Deux nègres esclaves prodiguaient les soins les plus touchants à madame Malfit, leur maîtresse, qui, mourante au fond du canot, tendait les bras à son enfant qu’une nourrice allaitait près d’elle. Les regards du capitaine et des matelots se tournent vers les noires figures ; le choix des deux victimes est fait.

Mais comment jeter impunément à la mer ces vigoureux enfants du Sénégal, dont le corps pesant et la force athlétique opposeraient la plus énergique résistance à des volontés homicides ? Point de doute, ils se débattraient ; et une pareille lutte, au milieu d’un frêle bateau qui, au moindre mouvement, peut être submergé, ne tarderait pas à le livrer aux abîmes de l’onde. L’orage redoublait de violence ; il n’est point de moments à perdre ; une nouvelle décision est prise. Hodoul, le sang glacé dans les veines, se couvre le visage de ses mains ; les femmes et l’enfant périront.
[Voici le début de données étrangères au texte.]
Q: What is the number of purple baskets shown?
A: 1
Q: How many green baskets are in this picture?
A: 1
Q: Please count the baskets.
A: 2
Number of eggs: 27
Un nègre avait ouï la sentence ; il frappe sur l’épaule de son frère de couleur. Il échange à voix basse avec lui quelques paroles vives et brèves ; puis, s’adressant à madame Malfit :

– Lui et moi, dit-il, faire place. Maîtresse à nous revoir patrie.
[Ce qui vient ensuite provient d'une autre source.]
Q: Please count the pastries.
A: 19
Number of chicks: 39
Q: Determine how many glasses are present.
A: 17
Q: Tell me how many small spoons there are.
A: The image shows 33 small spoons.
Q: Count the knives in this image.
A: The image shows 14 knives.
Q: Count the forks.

Il se tourne vers le capitaine, et continue d’un ton solennel :

– Jure à moi de sauver maîtresse, et nous, tout de suite.... à la mer !

– Oh ! répond le chef attendri, je le jure et devant Dieu lui-même.

– Non, interrompit madame Malfit que ces mots venaient d’éclairer, non, je n’accepte point ce dévouement admirable ; mes nègres sont jeunes et braves, leur force peut vous secourir. Mais moi !... inutile et à charge !... c’est à moi, messieurs à mourir. Veuve... je m’offre... je suis prête. Une prière seulement : que mon enfant du moins soit sauvé ! qu’il soit le vôtre, capitaine.

La pauvre mère, tout en larmes, arrachant son fils au sein de la nourrice, l’élevait en ce moment dans ses bras, et, à la lueur des éclairs, le présentait au chef du navire. Ah ! passagers et matelots, tous adoptaient l’enfant de la veuve.

« Pauvre petit !... nous l’embrasser ! s’écrient avec transport les deux nègres en pressant de leurs noirs visages la figure blanche de l’enfant. Adieu, petit maître ! à là-haut ! »

Et du doigt ils montraient le ciel.

Puis, aux longs éclats de la foudre, tous deux s’élancent à la mer, tous deux roulent au fond des gouffres.

Prodige inespéré ! il ne faudra plus de victimes : ce dévouement sublime a désarmé la colère céleste. Le vent tombe et l’orage a fui....

L’embarcation fut sauvée.

 

 

Charles-Victor Prévost d’ARLINGOURT.

 

Paru dans les Annales romantiques en 1835.